Friday, July 30th, 2010

There are many ways to add textural interest to any room on both floors and walls. With all the amazing tile finishes now available, the possibilities are endless! Here a a few looks to inspire your next project!

Un-Neutralize the Neutral

Neutrals are undeniably serene and soothing. To avoid looking bland, neutrals require a design imperative for their survival: texture. In this room the contrast between the neutral porcelain and the dark cabinetry offers a touch of sophisticated style and texture without being overbearing. By using the same porcelain in a different pattern behind the vanity, the color scheme remains neutral but great visual texture is achieved.

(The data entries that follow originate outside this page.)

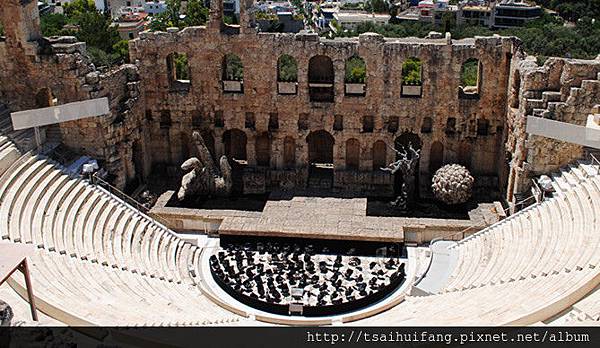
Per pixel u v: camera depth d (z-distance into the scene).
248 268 47.56
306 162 58.22
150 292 40.31
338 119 57.00
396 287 46.31
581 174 47.16
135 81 56.38
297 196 56.62
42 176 46.50
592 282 34.62
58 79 51.09
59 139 52.78
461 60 53.97
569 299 33.62
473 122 55.84
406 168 53.25
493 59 53.69
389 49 54.12
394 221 52.25
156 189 57.78
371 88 55.50
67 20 119.25
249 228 50.94
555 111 48.00
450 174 53.22
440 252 49.19
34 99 52.38
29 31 50.97
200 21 118.00
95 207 47.44
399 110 55.97
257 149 60.47
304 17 173.00
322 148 61.84
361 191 57.88
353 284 46.09
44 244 40.59
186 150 60.72
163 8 175.62
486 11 154.00
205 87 57.47
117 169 53.44
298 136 57.47
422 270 48.22
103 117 51.47
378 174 57.69
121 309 35.03
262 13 151.12
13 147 47.28
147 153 59.38
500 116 55.44
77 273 38.84
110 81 53.25
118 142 53.69
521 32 107.75
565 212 44.22
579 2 154.38
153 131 59.50
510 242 45.72
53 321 31.11
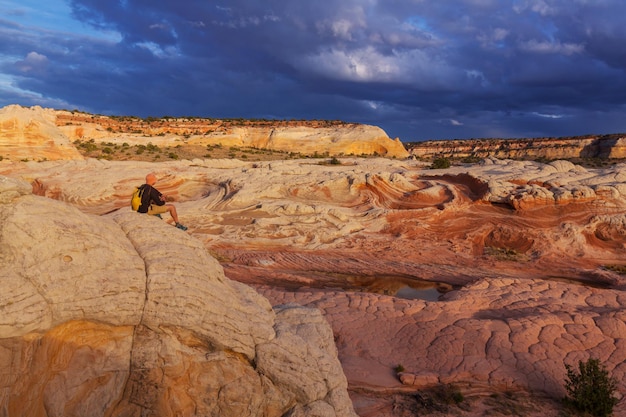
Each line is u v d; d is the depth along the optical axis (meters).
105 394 7.55
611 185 33.66
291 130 110.19
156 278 7.70
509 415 11.81
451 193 36.25
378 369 13.80
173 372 7.93
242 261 26.97
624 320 16.42
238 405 8.41
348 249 30.44
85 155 73.75
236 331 8.32
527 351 14.63
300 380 8.70
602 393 12.04
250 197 36.34
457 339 15.18
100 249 7.38
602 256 30.45
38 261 6.77
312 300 18.36
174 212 9.24
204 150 93.12
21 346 6.72
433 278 25.59
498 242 32.28
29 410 6.86
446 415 11.60
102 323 7.46
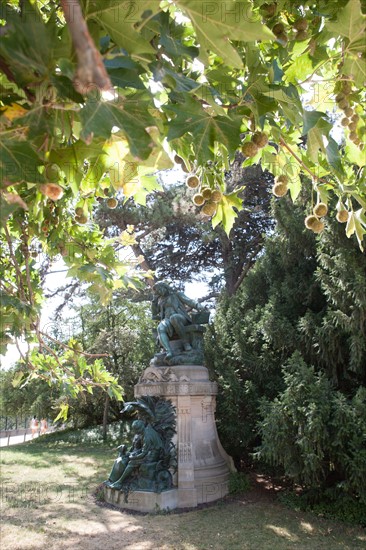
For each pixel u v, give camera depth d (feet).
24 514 26.30
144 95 3.74
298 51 7.48
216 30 3.86
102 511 26.78
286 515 25.91
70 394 14.12
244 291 41.09
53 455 50.06
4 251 12.03
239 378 34.73
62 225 10.59
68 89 3.39
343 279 27.58
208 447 30.19
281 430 25.79
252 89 5.37
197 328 32.60
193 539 22.40
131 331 62.95
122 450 30.48
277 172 8.45
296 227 33.32
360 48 5.03
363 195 8.27
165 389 29.89
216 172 8.54
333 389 28.60
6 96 3.73
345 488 23.99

Limestone Grey Porcelain Installation

The Layered Look

Texture can be added from top to bottom in a room for dramatic effect. The trick to layering is to stick to the same color scheme when combining different finishes. To achieve this effect, mix smooth finishes with patterned finishes to achieve a unique look. In this bathroom the uniting background color is white, but the sage green flower patterned porcelain on the wall adds amazing texture without being overwhelming.

Deco Silk Porcelain Tile Installation

Get Floored

If you’re a fan of hardwood floors, a wood grain that boasts a lot of gorgeous grain, brings instant texture. The variations in the wood’s natural color will add a lot of personality to a neutral room, while providing a stunning foundation to the room’s furnishings.

Block Wenge Porcelain Tile Installation

Textural Walls

Texture lovers will revel in the effect created by installing woven finish porcelain. The woven porcelain finish is  very earthy and natural, and looks amazing on any surface. This is a great product that can be installed on any wall or floor to add textural interest.

Yakarta Wenge Porcealin Tile Installation

Faux Stone Finishes

Bathrooms can be a showcase for texture.  If you are looking for something that will be classic but with a modern twist, consider using one of the many faux stone porcelain options that are available. Using a porcelain that is made to look like natural stone in a neutral tone, brings installations from flat to fabulous. This option will give you that same visual pop, without breaking the bank.